Suit was commenced on November 18th, 1938, upon a promissory note dated July 8th, 1929, the state of demand claiming the sum of $245.13 and interest from January 19th, 1932. After continuances, the matter came on before the court on March 29th, 1939, and a "no appearance" was entered against the defendants. Following this a judgment by default was entered, on affidavit, in the sum of $250. After the issuance of execution, defendant Filadelfio Zaccaria obtained a rule to show cause why the judgment should not be opened and on June 1st, 1939, more than thirty days after the entry of judgment, the trial court set it aside on the ground that the affidavit was defective in that it did not comply with the statute.
Plaintiff-prosecutor attempts to show by depositions that the judgment was in reality a compromise settlement entered upon the consent of the defendants, and made a similar attempt before the District Court judge on the return of the rule to show cause.
Prosecutor writes down several reasons for setting aside the action of the lower court, but they fall generally into two propositions, first, that the District Court had no power to open a judgment more than thirty days after its entry, except upon the ground of newly discovered evidence which was not the ground here; and second, that the judgment was entered upon the consent and stipulation of the defendants and they are not now in position to question it.

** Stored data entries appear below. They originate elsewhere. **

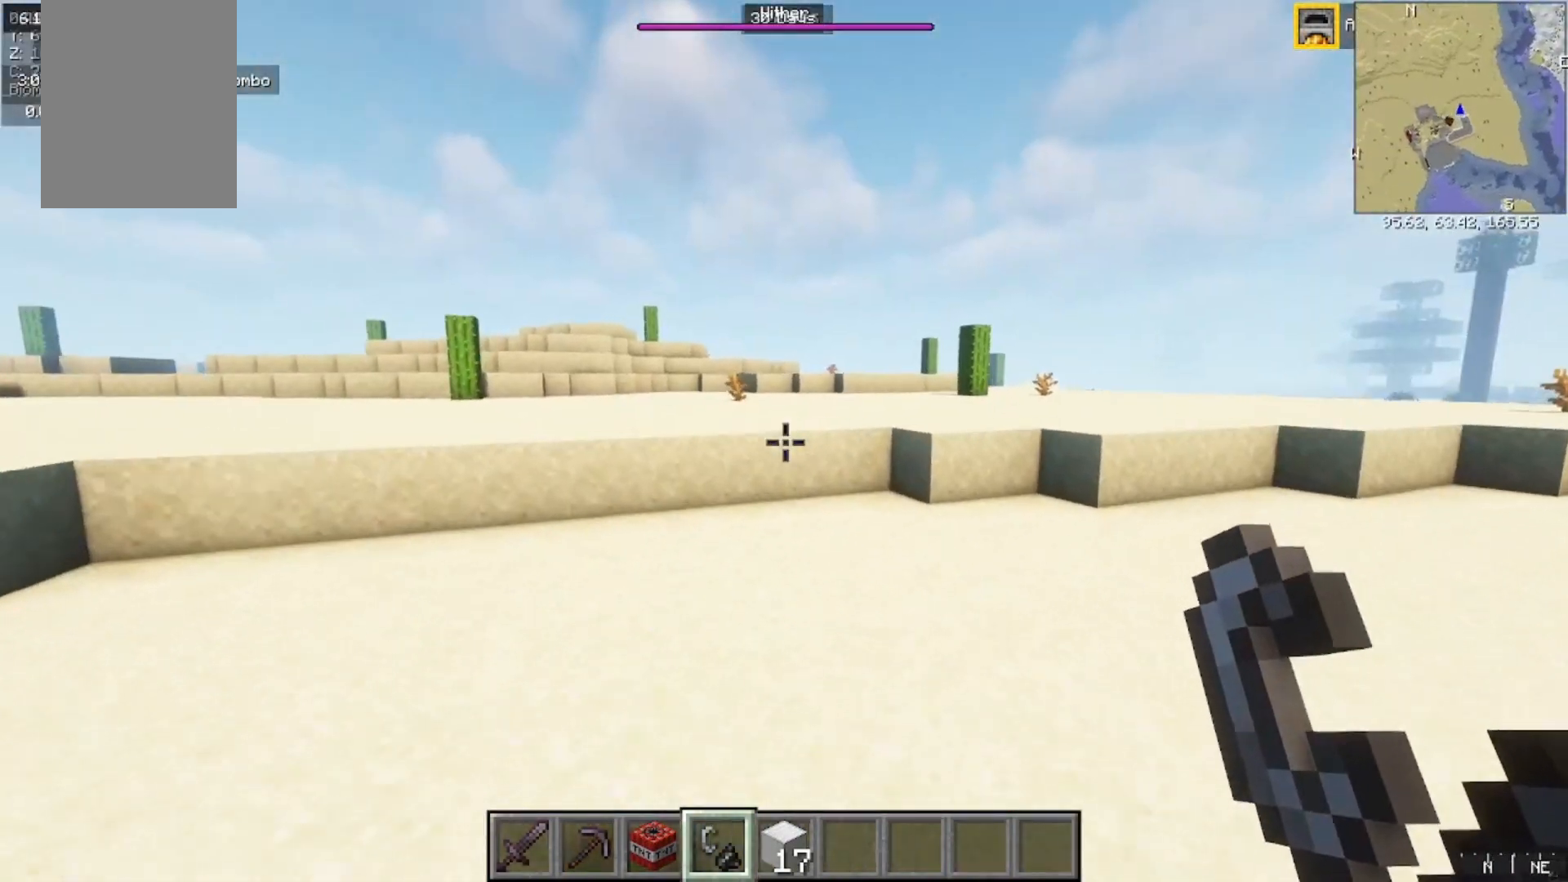
{"keys": ["w"], "mouse": [], "events": []}
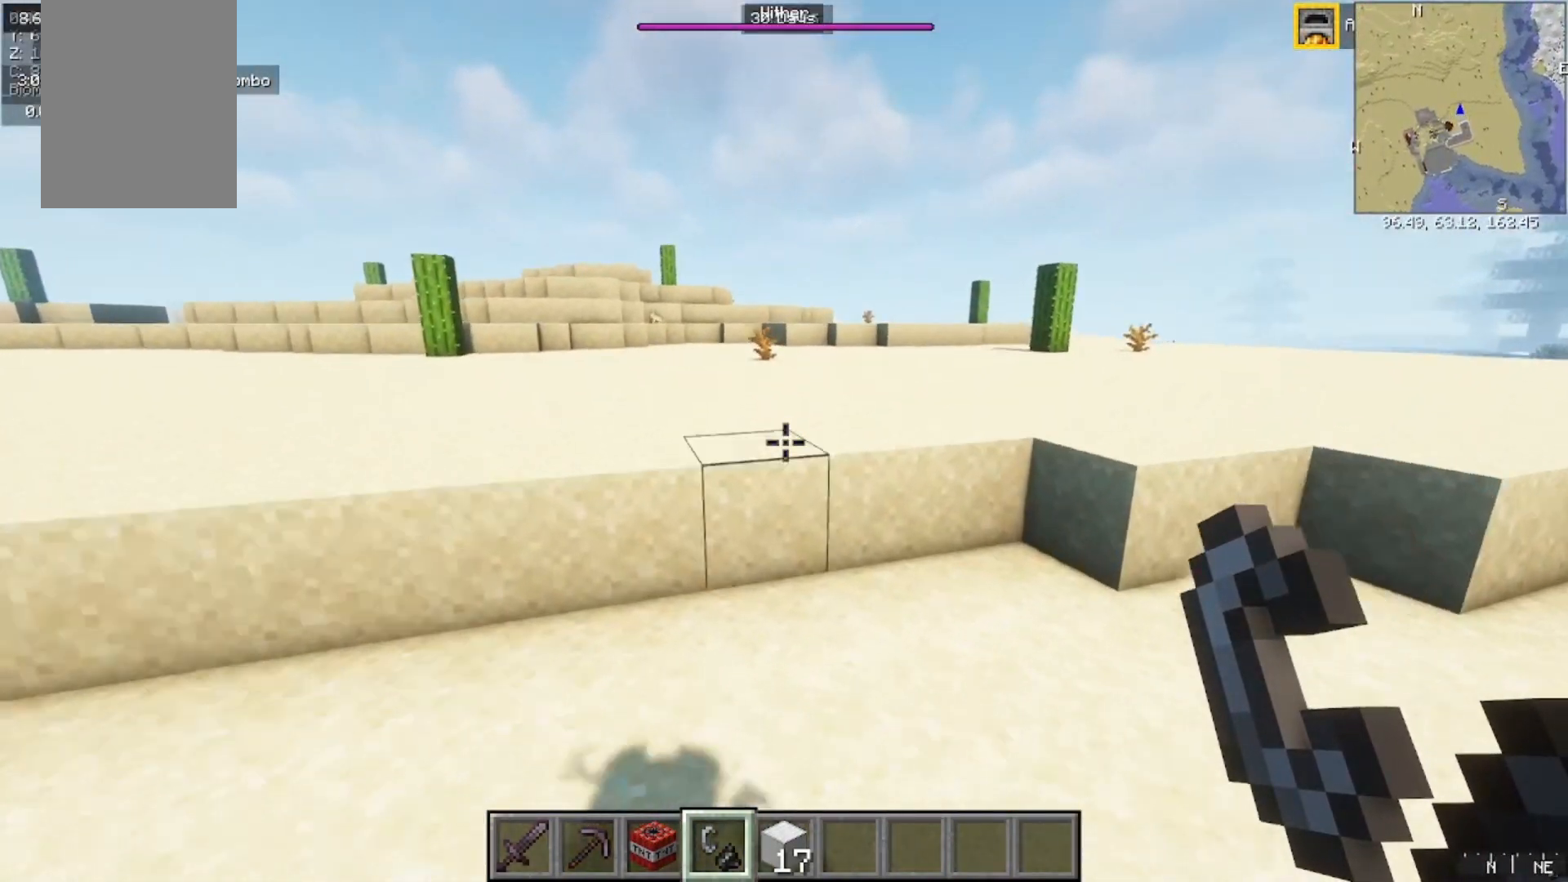
{"keys": ["w"], "mouse": [], "events": []}
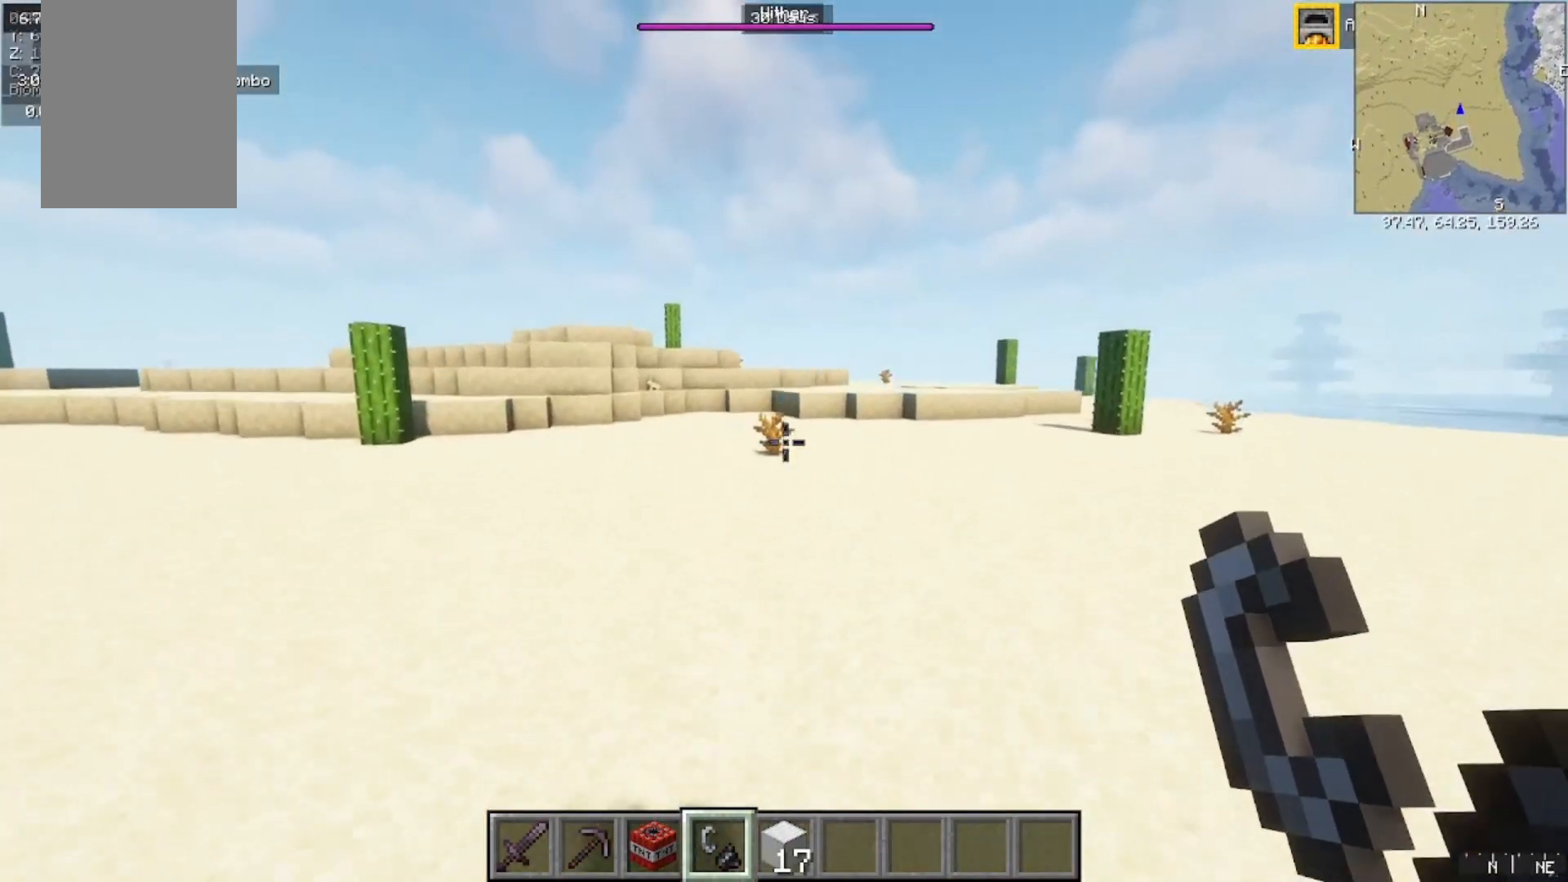
{"keys": ["w"], "mouse": [], "events": []}
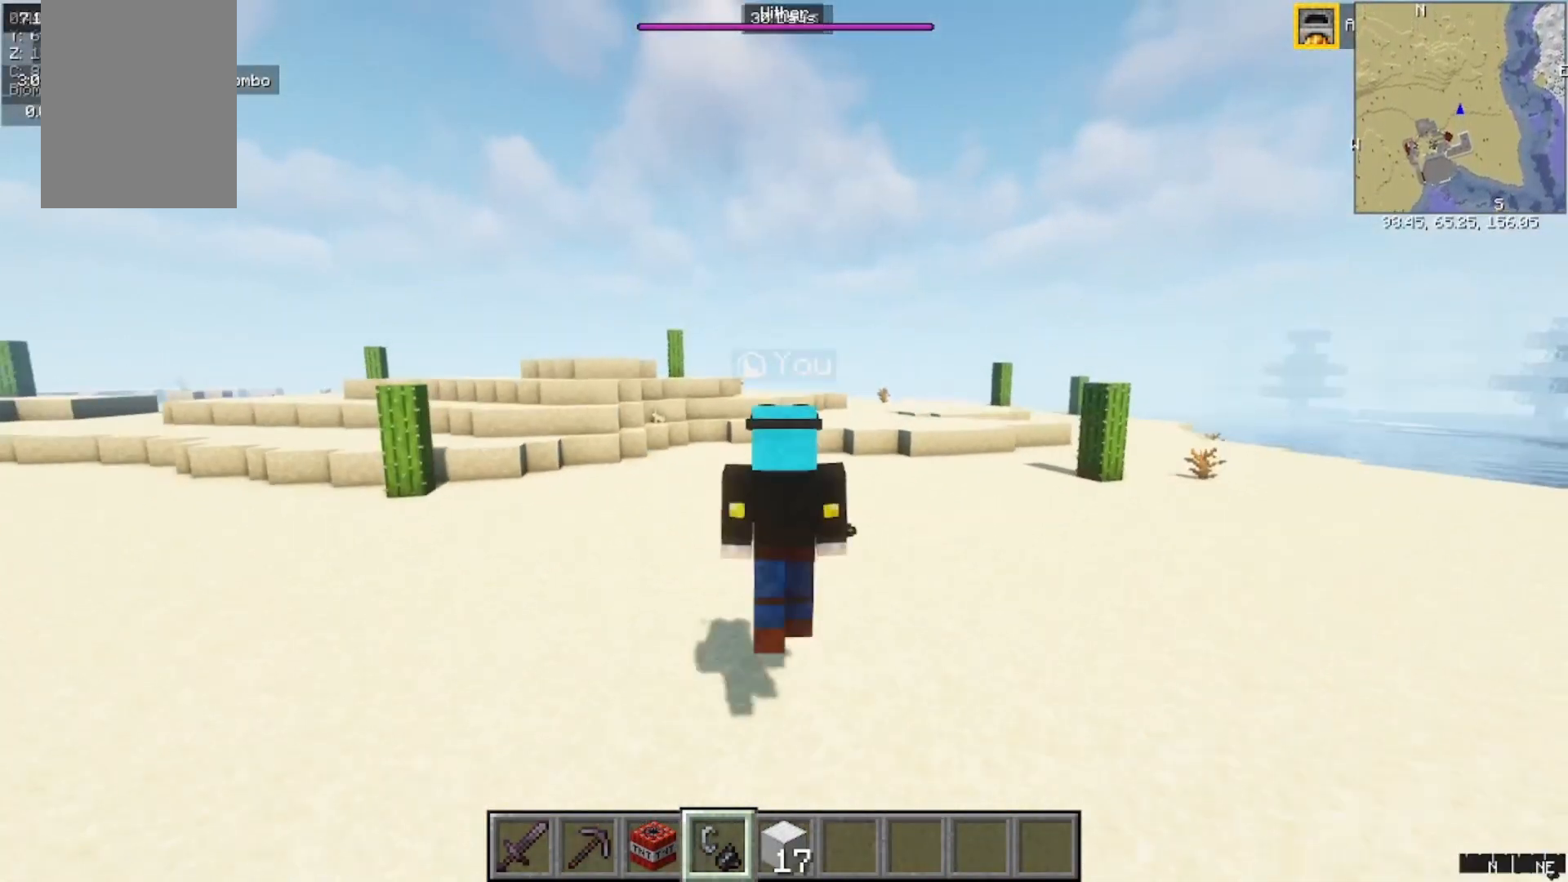
{"keys": ["w"], "mouse": [], "events": []}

As to the second question, it is sufficient to say that the docket indicates a "no appearance" followed by a judgment by default, and there is nothing in the record of the court below to justify treating the judgment as other than an ordinary one by default. A formal judgment might have been entered upon proofs or stipulations in open court, but this was not done. We are constrained to deal with the record as we find it and to inquire to see if the formalities required by the statute were complied with.
Prosecutor contends that the court below was without power to open the judgment because of R.S. 2:32-121 which provides "An application for a new trial, except for newly discovered evidence, shall be made within thirty days after judgment." However, this is not a case of awarding a new trial after the entry of a proper judgment. The challenge here was directed to the validity of the judgment and a void judgment may be vacated at any time on motion of the party against whom it is entered. Collyer v. McDonald, 123 N.J.L. 547 ; Gloucester City Trust Co. v. Goodfellow, 121 Id. 546; Westfield Trust Co. v. Court of Common Pleas, 115 Id. 86; Gimbel Bros. v. Corcoran, 15 N.J. Mis. R. 538.
Prosecutor makes no serious attempt to argue that the affidavit upon which the default judgment was entered was sufficient. We think it was not in compliance with R.S. 2:32-118 and 119 in that it did not contain a copy of the instrument sued on, did not aver such facts as would warrant a recovery if such facts were proved by witnesses, and it did not appear that the affiant had competent knowledge of the facts sworn to.
We therefore conclude that the court below was correct in holding the affidavit insufficient, that the court had power to set aside a void judgment more than thirty days after its entry, and that the record is such that the judgment cannot be sustained in the absence of compliance with the statutes cited.
This leads to the dismissal of the writ.